Martin measures hiker preparedness on whether or not the hiker is prepared to spend a night in the woods. If they’re not, he said, they’re not really prepared. Even if someone’s planning a day hike, like the man from Singapore, unexpected conditions and circumstances can turn a one-day hike into three.

Lewis said it’s important to have a compass and paper map when hiking. The man from Singapore apparently had an old Global Positioning System and a compass — both of which he lost along the way — and a map, which was rendered useless without a compass to orient himself. Lewis said hikers routinely write off the paper map and analog compass in favor of things that need batteries, like cell phones. Martin said it’s not only important to carry a paper map and compass, it’s equally important to know how to use them.

Rangers said rescue calls like this one have become common as more inexperienced hikers travel to the High Peaks and attempt hikes above their skill level. Martin said the man had recently been doing a lot of cycling and that he was in “decent shape” for someone of his age. But there’s no substitute for hiking the High Peaks, he said, and Lewis added that there’s “a lot more to it than cardio.”

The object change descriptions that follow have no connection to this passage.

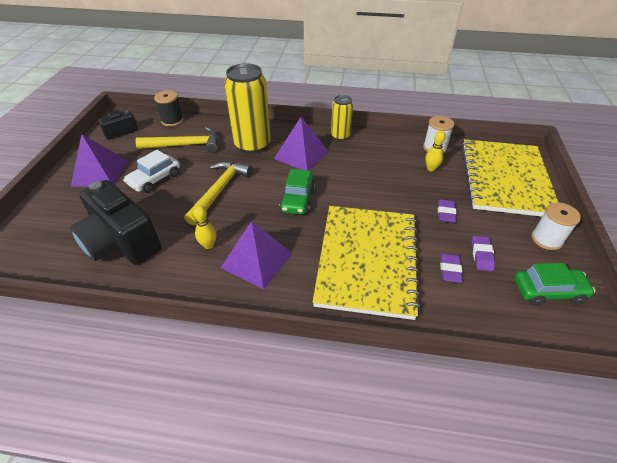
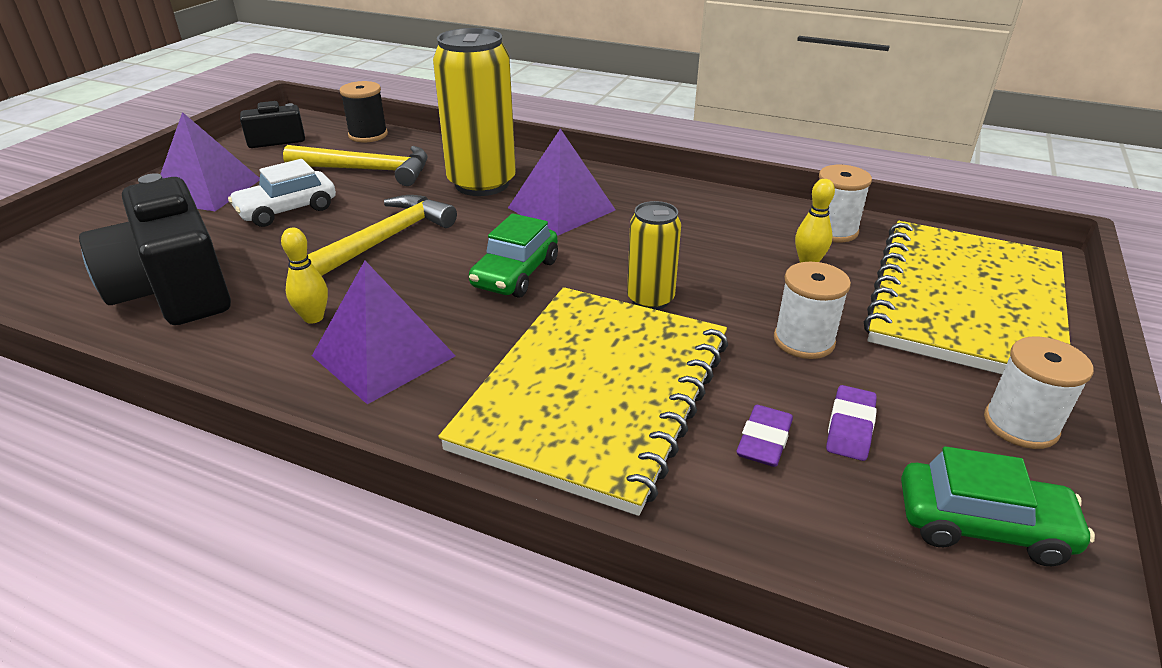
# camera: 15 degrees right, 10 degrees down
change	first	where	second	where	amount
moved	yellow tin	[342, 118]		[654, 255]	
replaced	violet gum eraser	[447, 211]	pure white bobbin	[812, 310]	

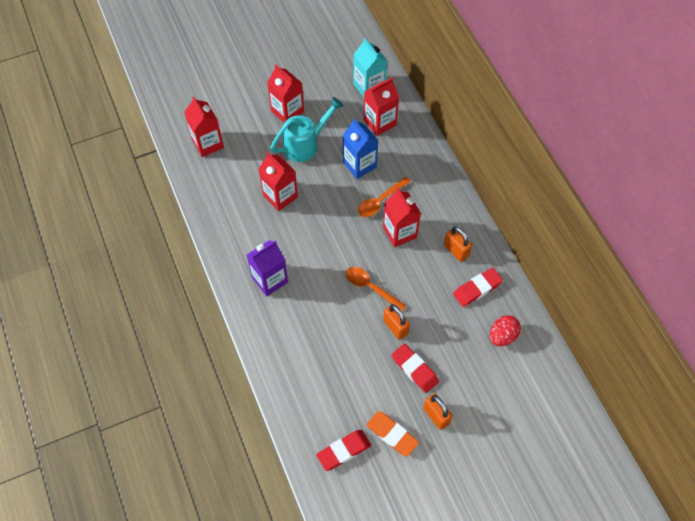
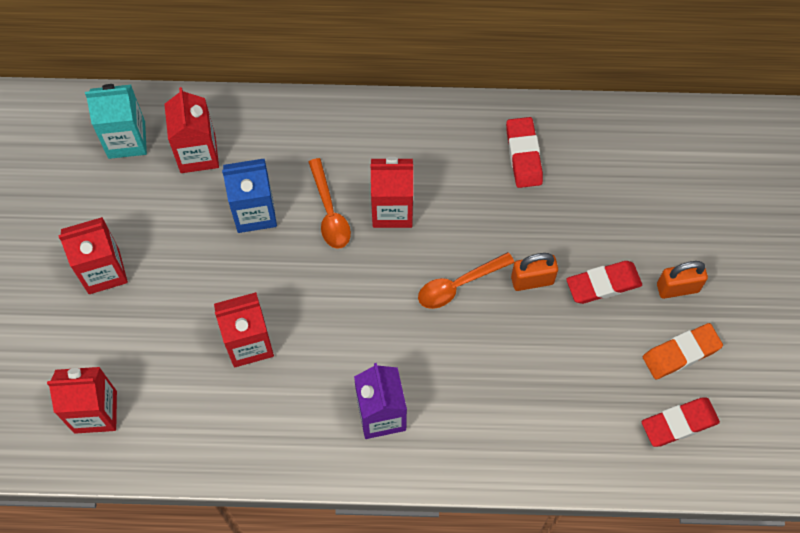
# camera: 65 degrees left, 5 degrees up
change	first	where	second	where	amount
turned	scarlet gum eraser	[343, 450]		[681, 422]	75 degrees clockwise
removed	teal watering can	[307, 129]			
removed	orange-coloured small lock	[458, 244]			
removed	scarlet egg	[505, 330]			

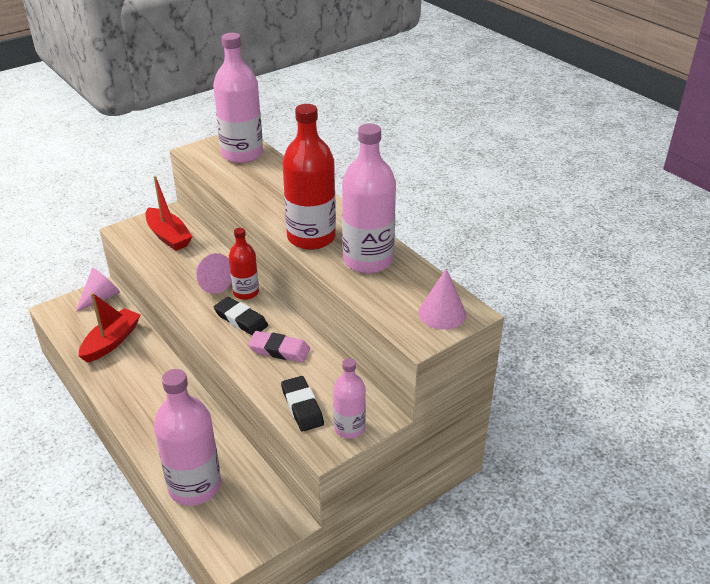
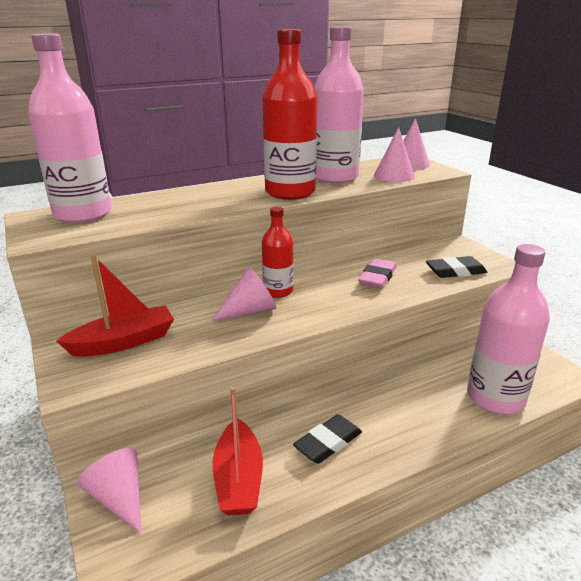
# camera: 80 degrees left, 10 degrees down
change	first	where	second	where	amount
turned	scarlet sailboat	[109, 327]		[238, 451]	135 degrees counterclockwise
moved	black gum eraser	[241, 316]		[327, 439]	
added			rosy solid cone	[394, 154]	
removed	rosy drink bottle	[349, 398]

Rangers encouraged new hikers, and hikers who are returning to the trails after a period of absence, to start out with more moderate trails before working their way up to more physically-demanding hikes like those in the Dix Range.

Rangers said the man from Singapore was ready to drive away as soon as they swapped his wet clothes out for dry ones. He was checked out by Schroon Lake EMS, which gave him a clean bill of health. Rangers watched the man for several more hours, feeding him and giving him water to make sure he was safe to drive. When they determined he was well enough, they cleared him to leave. They said he was eager to check into a hotel and get home.

“He told his wife that he was never gonna hike that mountain again,” Martin said.